The Enchanter
(continued...)


The lessons Ron taught to those first landlubbers were never forgotten, as one student recalled. He was at the Enchanter’s helm one dark and turbulent night, and had to brace himself by gripping the spokes of the wheel as he fought to keep her on a profitable course. The yacht was pitching and yawing badly as she made way through the towering swells under a dark and cloud-torn sky.

The storm raged and the seas heaved the boat in opposition to the helm. Like a drunkard, Enchanter, blown about by wind and seas, staggered over another great swell. The helmsman searched his mind for the correct sailing technology to apply, and remembered Ron’s words: "She almost stops in head seas; she rolls her rigging loose when too near the trough."

He eyed the top of the mainmast. It lurched in the blackness, and he recalled how Ron had once taken the wheel, finding a safe and profitable course against an angry sea.

"Enchanter behaves well in the ocean only when proceeding on courses which give her minimum roll and pitch," the sailor recalled Ron saying. "When she begins to ’knife sideways,’ cutting her bow into the sea sideways as she rolls, she is a bit too far toward the trough."

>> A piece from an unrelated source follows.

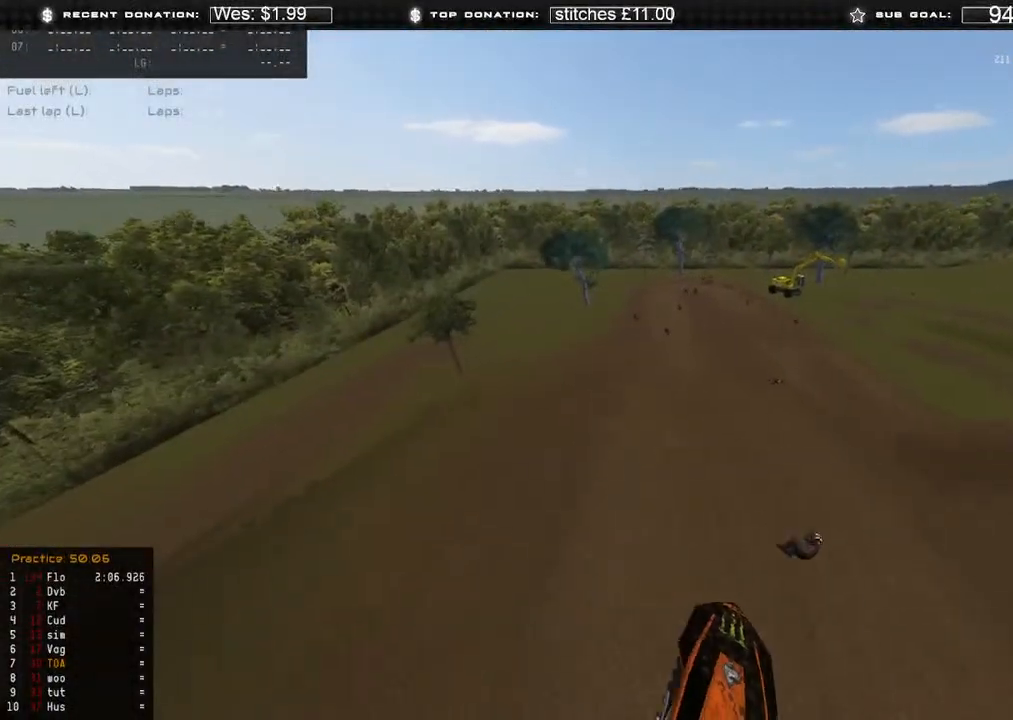
{"buttons": ["L1"], "left_stick": "center", "right_stick": "up-left", "events": [[283, "L3", "down"], [317, "L1", "down"], [467, "L3", "up"]]}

"Ron wrote a complete set of instructions
on the sailing and care of yachts
during his time aboard the Enchanter.
His work is a legacy of seamanship..."


As the words came back to him, the sailor brought the helm over gently, anticipating the sea the way Ron had shown him. Enchanter smoothed noticeably. A glance skyward and the once-lurching mast was now tracing circles against the clouds. She was back on a profitable and comfortable course.

As with this mariner, the others who trained aboard the Enchanter also knew the value of doing things right, and all became well-versed through Ron’s training in the laws of the sea.

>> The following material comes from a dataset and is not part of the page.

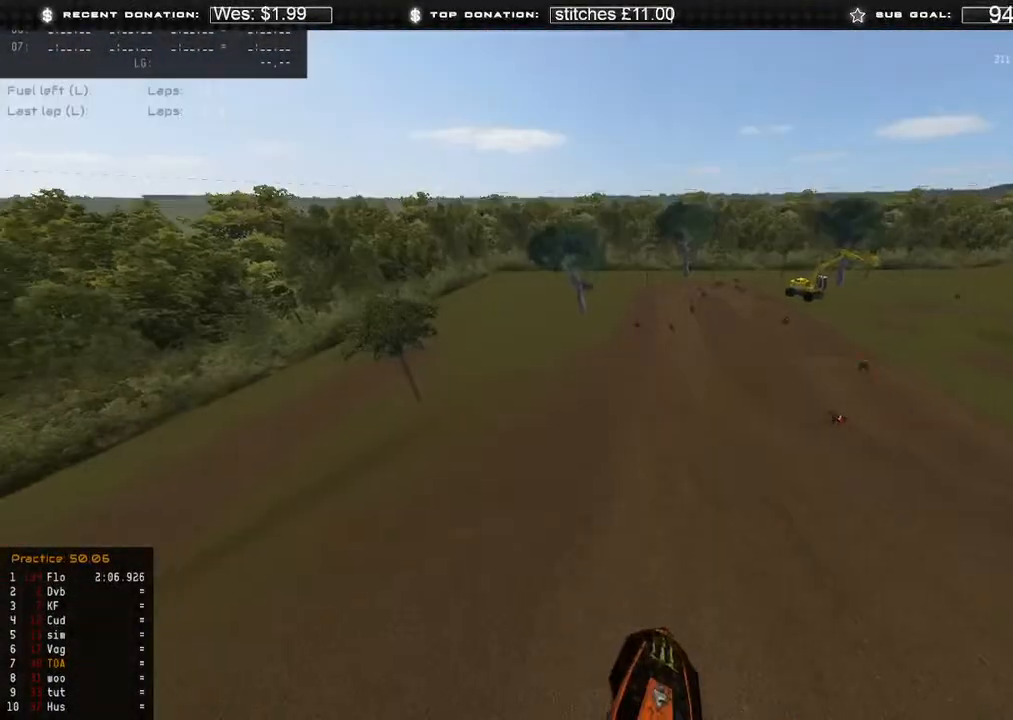
{"buttons": ["R2"], "left_stick": "up-left", "right_stick": "up-right", "events": [[100, "R2", "down"], [100, "right_stick", "center"], [200, "right_stick", "up-right"], [317, "left_stick", "up-left"], [467, "L1", "up"]]}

Although the Enchanter (rechristened the Diana in 1968) was retired from Ron’s service in the early 1970’s, and passed into other hands, her association with the Sea Organization as the vessel used to train the first members was not forgotten. In this tradition, she was sought and found and acquired again by the Sea Organization.

In 1989 a project to restore the Diana began. The extensive refitting was performed under the direction of Sea Organization veterans, who upgraded her to full professional standards. Using compilations of Ron’s nautical experience and his precise writings on how to sail the Diana, she was returned to service in 1991 as a training vessel for the crew of the new 440-foot Sea Org Motor Vessel, Freewinds®. Today, the Diana proudly carries the Sea Organization flag, continuing her tradition as a training ship for able-bodied seamen and new Sea Organization members alike.

And those who sail upon her today, when guiding her bow delicately through ocean swells or hoisting her sails to greet a fresh breeze, do so with the same precision and respect for Old Man Sea that Ron had taught their predecessors.



The Diana during refit in the Bahamas.